Prometheus Alertmanager
Alerting with Prometheus is separated into two parts. Alerting rules in Prometheus servers send alerts to an Alertmanager. The Alertmanager then manages those alerts, including silencing, inhibition, aggregation and sending out notifications via methods such as email, on-call notification systems, and chat platforms.
Storages
When sending data using Prometheus alertmanager documents will be stored OpenSearch, and translated into two different index patterns: * monit_prod_alertmanager_raw_alerts: This will contain the full JSON representation of the alert as provided by Prometheus Alertmanager * monit_prod_alarm_raw_gni: If integration with GNI has been made this will contain the GNI representation of your alert
Send data
The alerts produced by Prometheus and sent by the alertmanager should contain the labels as described by the schema, please note that configuring any of the SNOW parameters will trigger GNI integration.

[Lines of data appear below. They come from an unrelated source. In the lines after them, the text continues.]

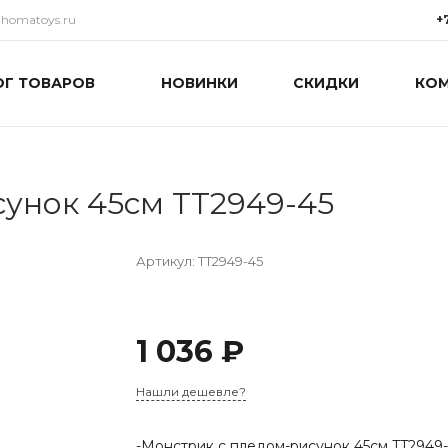
@homatoys.ru
+
ОГ ТОВАРОВ
НОВИНКИ
СКИДКИ
КО
+7(9
г. Си
Объез
(ради
Пн-Пт:
15:00
info@
сунок 45см TT2949-45
Артикул:
TT2949-45
1 036 ₽
Нашли дешевле?
-Монстрик с пледом-рисунок 45см TT2949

- (mandatory) timestamp: the timestamp of the alarm (check #1 below)
- (default) source: the source will be set to "prometheus"
- (mandatory) alarm_name: the name of the alarm
- (default) entities: for the case of prometheus, entities will be composed by any joining together any of the following fields available in the message:
- "instance", "pod_name", "pod", "cluster", "service", "producer"
- (mandatory) status: the alarm state, possible values: "resolved" -> OK, "firing" -> FAILURE
- (optional) summary: a short summary of the alarm; if provided it is used as the ticket subject
- (optional) description: a more verbose description of the alarm
- (optional) submitter_environment: environment from where the alarm was fired
- (optional) submitter_hostgroup: hostgroup from where the alarm was fired
- (optional) troubleshooting: A link providing troubleshooting details
- (optional) roger_alarmed: if the alarm is masked by roger or not
- (optional) snow_service_element: the SNOW SE of the incident
- (optional) snow_functional_element: the SNOW FE of the incident
- (optional) snow_assignment_level: the SNOW assignment level of the incident (as an int)
- (optional) snow_hostgroup_grouping: if the incident should be grouped by hostgroup
- (optional) snow_auto_closing: if grouping is disabled, OK alerts automatically close tickets
- (optional) snow_notification_type: the alarm type, possible values: app (default), hw, os
- (optional) snow_watchlist: list of emails that will form the watchlist of the SNOW incident
- (optional) snow_troubleshooting: used historically by nocontacts, will be override by "troubleshooting" if specified
You will need to configure a new receiver with the endpoint to integrate alerts with the MONIT infrastructure, here's a working example:
global:
resolve_timeout: 5m
route:
receiver: default-receiver
group_by:
- alertname
- cluster
- service
- pod_name
routes:
- match:
monit_forward: "true"
receiver: cern-central-monitoring
continue: true
group_wait: 1m
group_interval: 5m
receivers:
- name: default-receiver
- name: cern-central-monitoring
webhook_configs:
- send_resolved: true
http_config: {}
url: http://monit-alarms.cern.ch:10014